During all this, Arn told me this was a lesson in learning to trust my heart, to trust the process, and to let go of what my ego wanted. As he was talking, Simcha, a higher aspect of my Self, suddenly appeared to me in a jungle setting, dressed in a brown jungle safari outfit, complete with 1930's pith helmet. He took on the role of my ego, and he produced a map and was yelling and screaming, pointing at our destination and saying we were going the wrong way. He then got out a red pen and scribbled all over it, highlighting places where he, as my ego, thought we had gotten off track. Amusing way to make a point.
Arn asked if I was willing to let go and trust the process, and I said yes, noticing that part of the fear of the ego letting go is that, if it takes a backseat, then I am open to mind control and manipulation. My heart told me, however, that the mind taking a backseat to the heart, with the mind not knowing what's going to happen and not being in charge, is pure creation.
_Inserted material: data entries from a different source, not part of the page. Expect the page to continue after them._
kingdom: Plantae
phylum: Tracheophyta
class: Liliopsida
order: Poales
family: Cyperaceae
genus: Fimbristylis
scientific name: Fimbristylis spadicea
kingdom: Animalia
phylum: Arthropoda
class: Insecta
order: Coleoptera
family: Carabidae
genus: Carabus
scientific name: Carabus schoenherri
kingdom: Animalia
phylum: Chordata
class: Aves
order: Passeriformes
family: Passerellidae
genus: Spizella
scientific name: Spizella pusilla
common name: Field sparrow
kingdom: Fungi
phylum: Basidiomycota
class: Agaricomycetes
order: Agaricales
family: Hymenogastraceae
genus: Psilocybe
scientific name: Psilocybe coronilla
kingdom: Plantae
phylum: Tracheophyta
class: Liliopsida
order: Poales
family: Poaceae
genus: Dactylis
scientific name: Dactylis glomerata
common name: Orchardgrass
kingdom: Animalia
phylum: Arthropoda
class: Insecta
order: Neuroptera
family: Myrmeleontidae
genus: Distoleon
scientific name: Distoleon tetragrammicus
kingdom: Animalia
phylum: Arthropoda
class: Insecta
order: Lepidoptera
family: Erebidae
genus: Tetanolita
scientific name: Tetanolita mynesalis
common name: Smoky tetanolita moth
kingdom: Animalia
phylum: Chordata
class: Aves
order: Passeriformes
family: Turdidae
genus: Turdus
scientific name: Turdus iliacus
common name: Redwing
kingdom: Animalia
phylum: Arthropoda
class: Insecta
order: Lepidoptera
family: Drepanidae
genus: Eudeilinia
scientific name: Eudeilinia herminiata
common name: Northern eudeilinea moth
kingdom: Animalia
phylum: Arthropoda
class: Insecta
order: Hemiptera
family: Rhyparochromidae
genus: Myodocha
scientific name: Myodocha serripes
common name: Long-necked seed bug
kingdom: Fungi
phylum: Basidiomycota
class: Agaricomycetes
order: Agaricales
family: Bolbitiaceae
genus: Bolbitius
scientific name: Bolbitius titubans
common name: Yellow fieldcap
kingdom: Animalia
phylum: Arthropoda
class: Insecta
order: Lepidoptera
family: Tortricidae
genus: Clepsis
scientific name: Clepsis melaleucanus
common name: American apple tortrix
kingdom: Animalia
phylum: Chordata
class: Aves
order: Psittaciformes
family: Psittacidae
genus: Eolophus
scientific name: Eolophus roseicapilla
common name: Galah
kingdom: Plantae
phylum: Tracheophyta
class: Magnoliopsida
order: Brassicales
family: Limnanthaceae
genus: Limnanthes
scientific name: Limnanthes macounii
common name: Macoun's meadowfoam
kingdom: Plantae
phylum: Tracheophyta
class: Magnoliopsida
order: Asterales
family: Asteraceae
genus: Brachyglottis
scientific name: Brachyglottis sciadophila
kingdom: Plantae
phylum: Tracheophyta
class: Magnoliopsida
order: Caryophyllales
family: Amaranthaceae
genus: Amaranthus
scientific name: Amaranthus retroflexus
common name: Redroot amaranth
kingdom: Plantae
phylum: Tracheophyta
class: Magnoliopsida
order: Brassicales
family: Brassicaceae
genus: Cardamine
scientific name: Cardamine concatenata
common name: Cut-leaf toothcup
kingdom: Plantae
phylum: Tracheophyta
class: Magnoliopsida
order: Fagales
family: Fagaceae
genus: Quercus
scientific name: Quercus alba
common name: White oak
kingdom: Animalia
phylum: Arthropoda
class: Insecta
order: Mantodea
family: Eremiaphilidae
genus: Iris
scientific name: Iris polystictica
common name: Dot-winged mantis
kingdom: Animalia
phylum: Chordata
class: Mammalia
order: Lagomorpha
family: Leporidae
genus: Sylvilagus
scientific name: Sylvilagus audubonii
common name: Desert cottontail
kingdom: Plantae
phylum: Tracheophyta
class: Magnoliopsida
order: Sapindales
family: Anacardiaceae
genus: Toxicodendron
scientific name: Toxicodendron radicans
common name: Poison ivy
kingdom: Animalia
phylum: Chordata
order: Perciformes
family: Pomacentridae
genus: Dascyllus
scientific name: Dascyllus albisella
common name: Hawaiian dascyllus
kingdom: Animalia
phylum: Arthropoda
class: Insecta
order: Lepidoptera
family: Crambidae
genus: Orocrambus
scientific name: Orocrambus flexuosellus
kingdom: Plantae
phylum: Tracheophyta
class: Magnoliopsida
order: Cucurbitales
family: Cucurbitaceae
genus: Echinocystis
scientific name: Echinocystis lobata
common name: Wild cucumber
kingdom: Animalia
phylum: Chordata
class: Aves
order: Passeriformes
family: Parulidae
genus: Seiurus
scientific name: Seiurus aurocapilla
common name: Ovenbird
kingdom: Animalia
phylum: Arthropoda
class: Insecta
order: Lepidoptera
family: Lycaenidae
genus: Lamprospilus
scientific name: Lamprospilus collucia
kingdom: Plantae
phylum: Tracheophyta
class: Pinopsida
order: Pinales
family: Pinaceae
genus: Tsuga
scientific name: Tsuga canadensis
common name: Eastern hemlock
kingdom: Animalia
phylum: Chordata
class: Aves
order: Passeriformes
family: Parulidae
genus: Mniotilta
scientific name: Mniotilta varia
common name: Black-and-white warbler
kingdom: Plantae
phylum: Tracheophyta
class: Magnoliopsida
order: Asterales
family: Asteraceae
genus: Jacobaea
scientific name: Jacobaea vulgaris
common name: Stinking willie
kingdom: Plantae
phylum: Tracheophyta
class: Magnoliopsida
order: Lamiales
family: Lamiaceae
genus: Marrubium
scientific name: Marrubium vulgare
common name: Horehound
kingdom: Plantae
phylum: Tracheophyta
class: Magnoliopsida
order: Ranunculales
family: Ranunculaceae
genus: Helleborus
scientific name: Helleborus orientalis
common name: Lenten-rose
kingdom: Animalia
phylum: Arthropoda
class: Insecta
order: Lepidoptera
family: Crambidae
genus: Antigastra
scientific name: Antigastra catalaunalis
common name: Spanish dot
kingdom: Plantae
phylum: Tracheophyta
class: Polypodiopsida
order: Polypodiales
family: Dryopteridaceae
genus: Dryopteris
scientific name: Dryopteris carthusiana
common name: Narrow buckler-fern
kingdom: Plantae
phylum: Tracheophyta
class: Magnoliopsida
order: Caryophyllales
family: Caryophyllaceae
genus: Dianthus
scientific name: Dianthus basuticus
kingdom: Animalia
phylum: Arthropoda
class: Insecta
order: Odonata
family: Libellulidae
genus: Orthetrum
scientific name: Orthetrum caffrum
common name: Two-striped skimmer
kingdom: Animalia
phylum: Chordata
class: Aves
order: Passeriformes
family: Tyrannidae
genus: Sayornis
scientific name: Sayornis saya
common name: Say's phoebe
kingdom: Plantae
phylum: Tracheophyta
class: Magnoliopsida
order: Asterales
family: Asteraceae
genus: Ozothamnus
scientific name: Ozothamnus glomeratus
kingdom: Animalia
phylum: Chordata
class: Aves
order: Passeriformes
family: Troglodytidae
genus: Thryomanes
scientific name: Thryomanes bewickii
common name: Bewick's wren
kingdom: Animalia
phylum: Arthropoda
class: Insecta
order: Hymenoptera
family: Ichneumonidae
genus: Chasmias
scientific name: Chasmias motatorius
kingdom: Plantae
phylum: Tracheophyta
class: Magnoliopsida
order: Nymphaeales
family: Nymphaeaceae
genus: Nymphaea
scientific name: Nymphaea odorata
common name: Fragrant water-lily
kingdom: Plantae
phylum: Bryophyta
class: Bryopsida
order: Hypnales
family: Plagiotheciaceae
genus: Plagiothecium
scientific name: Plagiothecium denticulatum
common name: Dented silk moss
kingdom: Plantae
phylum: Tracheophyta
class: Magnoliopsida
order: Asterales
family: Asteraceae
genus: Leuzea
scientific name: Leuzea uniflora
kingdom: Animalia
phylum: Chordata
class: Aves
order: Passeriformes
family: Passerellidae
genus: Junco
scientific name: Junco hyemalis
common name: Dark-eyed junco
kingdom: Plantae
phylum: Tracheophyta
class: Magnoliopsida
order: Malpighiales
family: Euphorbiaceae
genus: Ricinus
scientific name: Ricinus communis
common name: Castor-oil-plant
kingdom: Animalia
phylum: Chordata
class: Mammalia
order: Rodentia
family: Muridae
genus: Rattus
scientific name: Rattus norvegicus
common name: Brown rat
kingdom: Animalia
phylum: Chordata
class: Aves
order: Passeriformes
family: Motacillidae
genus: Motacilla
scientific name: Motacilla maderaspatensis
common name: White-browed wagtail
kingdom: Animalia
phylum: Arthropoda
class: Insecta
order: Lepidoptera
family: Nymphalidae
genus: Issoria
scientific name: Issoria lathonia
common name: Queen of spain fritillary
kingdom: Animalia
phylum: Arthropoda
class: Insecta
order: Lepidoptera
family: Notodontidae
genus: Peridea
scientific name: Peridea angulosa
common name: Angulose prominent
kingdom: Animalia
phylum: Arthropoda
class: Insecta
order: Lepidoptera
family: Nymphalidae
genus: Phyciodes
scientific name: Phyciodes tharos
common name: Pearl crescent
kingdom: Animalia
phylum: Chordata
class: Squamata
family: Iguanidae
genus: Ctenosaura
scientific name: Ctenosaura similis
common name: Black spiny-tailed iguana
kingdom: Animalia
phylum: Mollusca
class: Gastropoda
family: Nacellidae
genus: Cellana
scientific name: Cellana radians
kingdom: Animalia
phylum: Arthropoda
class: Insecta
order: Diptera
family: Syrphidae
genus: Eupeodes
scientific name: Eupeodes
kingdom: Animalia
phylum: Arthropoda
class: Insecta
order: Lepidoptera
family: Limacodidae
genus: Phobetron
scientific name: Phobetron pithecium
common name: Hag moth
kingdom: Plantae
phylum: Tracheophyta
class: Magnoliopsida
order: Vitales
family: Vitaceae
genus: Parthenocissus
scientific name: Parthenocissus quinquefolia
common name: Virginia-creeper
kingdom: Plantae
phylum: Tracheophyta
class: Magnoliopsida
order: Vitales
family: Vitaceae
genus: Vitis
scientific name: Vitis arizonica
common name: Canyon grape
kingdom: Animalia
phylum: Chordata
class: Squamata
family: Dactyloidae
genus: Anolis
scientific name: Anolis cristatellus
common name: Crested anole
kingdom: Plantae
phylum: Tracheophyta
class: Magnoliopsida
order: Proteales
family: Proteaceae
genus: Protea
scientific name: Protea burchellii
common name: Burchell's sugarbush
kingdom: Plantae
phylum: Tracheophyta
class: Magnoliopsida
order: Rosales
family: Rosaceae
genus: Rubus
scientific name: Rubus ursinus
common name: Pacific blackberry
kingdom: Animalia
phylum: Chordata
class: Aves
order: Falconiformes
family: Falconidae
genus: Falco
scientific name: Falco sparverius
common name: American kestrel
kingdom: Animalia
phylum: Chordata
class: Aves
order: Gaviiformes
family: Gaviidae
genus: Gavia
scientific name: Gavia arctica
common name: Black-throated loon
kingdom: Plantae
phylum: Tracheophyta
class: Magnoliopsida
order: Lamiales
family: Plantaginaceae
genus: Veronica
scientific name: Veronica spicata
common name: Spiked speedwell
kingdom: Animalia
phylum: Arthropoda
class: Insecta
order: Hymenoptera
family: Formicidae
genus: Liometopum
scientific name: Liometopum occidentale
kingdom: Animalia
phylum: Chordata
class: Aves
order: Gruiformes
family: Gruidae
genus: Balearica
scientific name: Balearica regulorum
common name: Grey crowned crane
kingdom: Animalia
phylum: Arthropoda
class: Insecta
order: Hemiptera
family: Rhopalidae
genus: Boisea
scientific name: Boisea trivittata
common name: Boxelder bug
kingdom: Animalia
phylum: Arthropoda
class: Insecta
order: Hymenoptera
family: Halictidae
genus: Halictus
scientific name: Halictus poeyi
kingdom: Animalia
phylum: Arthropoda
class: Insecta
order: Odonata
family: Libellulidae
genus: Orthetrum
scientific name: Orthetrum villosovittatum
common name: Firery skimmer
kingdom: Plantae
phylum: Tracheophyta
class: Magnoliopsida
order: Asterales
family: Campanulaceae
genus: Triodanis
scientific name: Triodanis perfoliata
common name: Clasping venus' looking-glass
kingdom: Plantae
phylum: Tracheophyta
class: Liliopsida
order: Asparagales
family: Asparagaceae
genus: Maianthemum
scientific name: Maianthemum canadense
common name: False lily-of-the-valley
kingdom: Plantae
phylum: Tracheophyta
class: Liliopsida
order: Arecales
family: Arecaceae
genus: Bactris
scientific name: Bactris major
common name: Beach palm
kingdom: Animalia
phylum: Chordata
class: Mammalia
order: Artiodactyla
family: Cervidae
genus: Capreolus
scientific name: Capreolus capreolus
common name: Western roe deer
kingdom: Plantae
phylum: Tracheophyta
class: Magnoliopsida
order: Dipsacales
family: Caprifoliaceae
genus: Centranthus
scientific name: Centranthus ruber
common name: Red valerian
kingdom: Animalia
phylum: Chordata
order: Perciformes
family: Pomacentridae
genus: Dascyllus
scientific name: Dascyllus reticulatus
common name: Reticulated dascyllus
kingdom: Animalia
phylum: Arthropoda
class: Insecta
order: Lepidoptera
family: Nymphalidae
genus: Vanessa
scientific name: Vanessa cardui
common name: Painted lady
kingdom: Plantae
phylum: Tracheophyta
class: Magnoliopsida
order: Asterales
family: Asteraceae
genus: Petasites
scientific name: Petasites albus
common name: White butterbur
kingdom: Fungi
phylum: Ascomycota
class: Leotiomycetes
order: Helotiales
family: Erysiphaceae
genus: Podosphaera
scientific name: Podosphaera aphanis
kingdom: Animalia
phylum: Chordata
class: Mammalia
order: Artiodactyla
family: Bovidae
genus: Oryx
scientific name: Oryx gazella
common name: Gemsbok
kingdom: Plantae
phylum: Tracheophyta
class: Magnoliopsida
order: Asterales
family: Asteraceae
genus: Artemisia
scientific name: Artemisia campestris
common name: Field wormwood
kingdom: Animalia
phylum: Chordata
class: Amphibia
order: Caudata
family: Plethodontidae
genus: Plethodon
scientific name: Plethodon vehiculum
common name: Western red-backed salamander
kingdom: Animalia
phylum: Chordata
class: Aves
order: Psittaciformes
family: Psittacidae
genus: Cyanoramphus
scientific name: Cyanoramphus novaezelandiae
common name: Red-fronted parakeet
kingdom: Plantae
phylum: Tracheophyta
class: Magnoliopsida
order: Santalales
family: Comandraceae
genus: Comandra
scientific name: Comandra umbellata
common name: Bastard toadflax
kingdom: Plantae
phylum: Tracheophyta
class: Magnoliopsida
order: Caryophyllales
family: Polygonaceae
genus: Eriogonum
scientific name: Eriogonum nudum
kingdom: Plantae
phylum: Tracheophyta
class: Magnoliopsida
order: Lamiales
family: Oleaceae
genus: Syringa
That is, letting the heart take charge and having the mind and ego process things later.
Arn then agreed that if I wasn't connected to my heart as I did this, or any other process, then yes, I could be open to suggestion. My ego was just protecting me, and although it allowed the process to continue, it wanted me to be mindful of letting go like that in the future.
It turned out that every single time we addressed these blocks, we actually got to our goal. We uncovered and healed not only what we had set out to, but many times, other realizations came out of the fold, filling in even more pieces of my soul's story.
What I've dedicated myself in doing is letting go of my mind having to solve all the issues and stresses of life that come up. I move them from my mind into my heart, trusting that the most loving steps to take to resolve the issue will be made known to me. I couldn't have done this before all this healing because I felt so disconnected from my heart and from that power within me. I didn't trust at all that the 'feelings' from my heart were real, because very often they'd seem to originate from my mind anyway, faking the feelings, or perhaps even from some other 'entity'. I just didn't trust them.
It is still a risk, I realize, especially since I have spent my entire life trusting my mind more and more and my heart less and less, due to my feeling so disconnected from it. Now, I am intent on reversing this. The issue for me is, the more emotional and upset I get, the more wound up I get, and the more wound up I get, the harder it seems for me to connect with my heart. Then what do I do? Well, I try my best. And I'm learning to let go of the need to think I'm 'right' in what I choose. I've experienced over and over that no matter what choice I make, my mind usually tells me I've made the incorrect one, and I'll imagine how good my life would have been if I only chose the other path.
So when I trust my heart when I'm connected to it, my life is much less stressful and worrisome, especially as I receive gentle suggestions/urges/gut feelings on what to do. I'm very much at the beginning of this, so it's like an experiment. I'll probably falter a lot, but if I can see it like a child first learning to walk, then falling down is actually okay, especially as my intentions are pure. Just taking baby steps here.